Frau Kästli, Sie arbeiten als Sachbearbeiterin bei der Glas Trösch AG und absolvierten den Lehrgang zur diplomierten Eventmanagerin – wie passt das zusammen?
Ich bin schon ewig im Verein «Melodia Goldach» aktiv. Wir haben an uns den Anspruch gestellt, anders zu sein als die klassische Wald-und-Wiesen-Dorfmusik. In den vergangenen Jahren entwickelten wir regelrechte Unterhaltungsshows: zwei Abende pro Jahr mit je 300 Personen im Publikum, 50 Musikern auf der Bühne, dahinter Techniker, eine Moderation, ein Drehbuch, eine Regie… Ich begann den Wunsch zu spüren, mich in diese Richtung zu entwickeln.

Können Sie das Gelernte auch bei Ihrem Arbeitgeber anwenden?

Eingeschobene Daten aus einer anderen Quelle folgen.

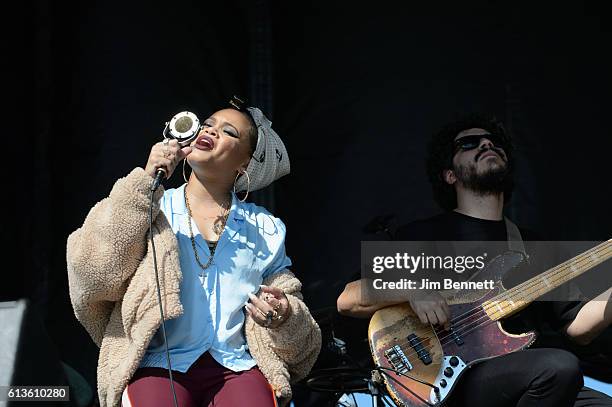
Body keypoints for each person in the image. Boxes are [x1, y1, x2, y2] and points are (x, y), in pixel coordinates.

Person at [337, 114, 612, 407]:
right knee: (559, 367)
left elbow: (577, 328)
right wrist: (413, 290)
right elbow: (348, 298)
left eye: (494, 143)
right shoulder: (424, 235)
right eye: (469, 143)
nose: (486, 144)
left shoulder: (533, 245)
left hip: (529, 376)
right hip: (455, 380)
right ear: (449, 175)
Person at [67, 100, 321, 407]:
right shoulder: (152, 205)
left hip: (236, 364)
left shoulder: (264, 228)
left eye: (228, 132)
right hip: (160, 362)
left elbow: (290, 305)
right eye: (209, 124)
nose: (211, 131)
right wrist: (146, 180)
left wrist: (282, 313)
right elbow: (92, 271)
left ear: (245, 164)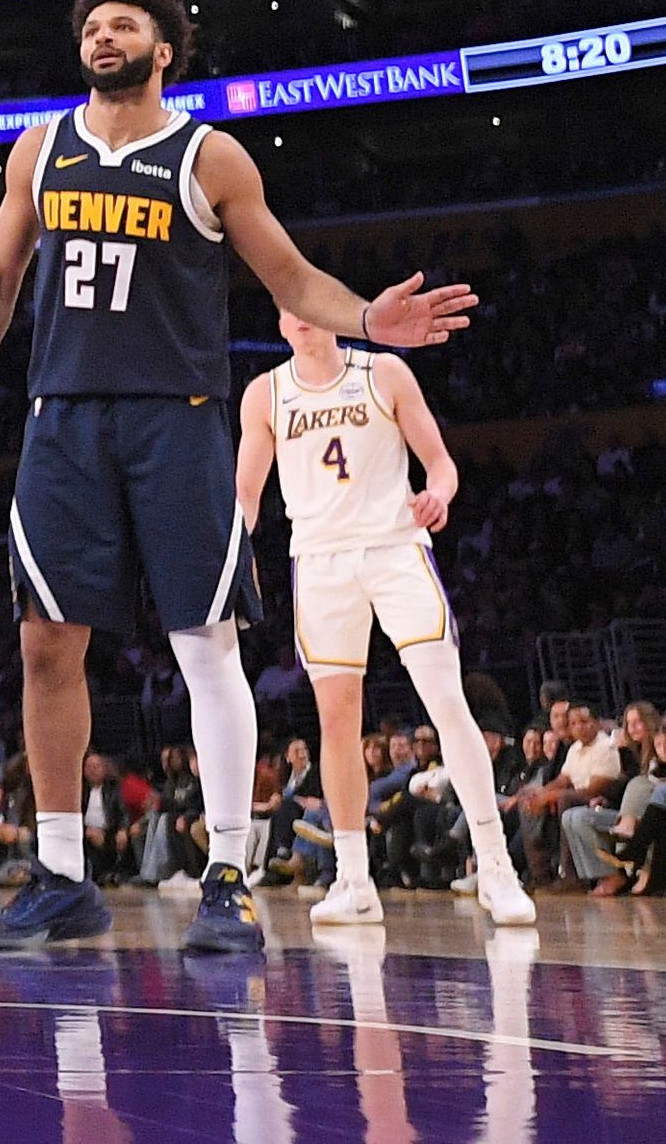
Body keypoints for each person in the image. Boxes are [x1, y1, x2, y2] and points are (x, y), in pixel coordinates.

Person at [0, 0, 476, 954]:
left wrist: (365, 318)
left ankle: (226, 876)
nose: (102, 35)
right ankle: (63, 875)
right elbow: (0, 276)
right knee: (46, 644)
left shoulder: (208, 153)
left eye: (124, 25)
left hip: (177, 419)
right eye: (92, 25)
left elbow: (289, 275)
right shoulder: (40, 146)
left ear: (164, 50)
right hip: (63, 415)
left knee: (205, 642)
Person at [237, 303, 534, 927]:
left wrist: (439, 494)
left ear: (334, 315)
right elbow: (246, 495)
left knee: (447, 703)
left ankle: (496, 867)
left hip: (397, 550)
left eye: (315, 306)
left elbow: (442, 463)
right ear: (283, 327)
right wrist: (230, 557)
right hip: (319, 563)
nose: (305, 318)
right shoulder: (265, 394)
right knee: (336, 723)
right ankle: (353, 879)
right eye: (293, 311)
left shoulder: (385, 373)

Konkret umsetzen kann ich es jetzt nicht. Doch ich hoffe, dass sich etwas ergeben wird. Was ich durch den Lehrgang aber auf jeden Fall gewonnen habe, ist die Überzeugung, dass ein Quereinstieg machbar ist. Der Ausbildungserfolg ist zudem nicht abhängig vom Alter. Im Gegenteil: wer Lebenserfahrung mitbringt und schon grössere Projekte organisiert hat, ist im Vorteil. Deshalb kann ich mir auch vorstellen, in meine Professionalisierung im Bereich der Kommunikation zu investieren.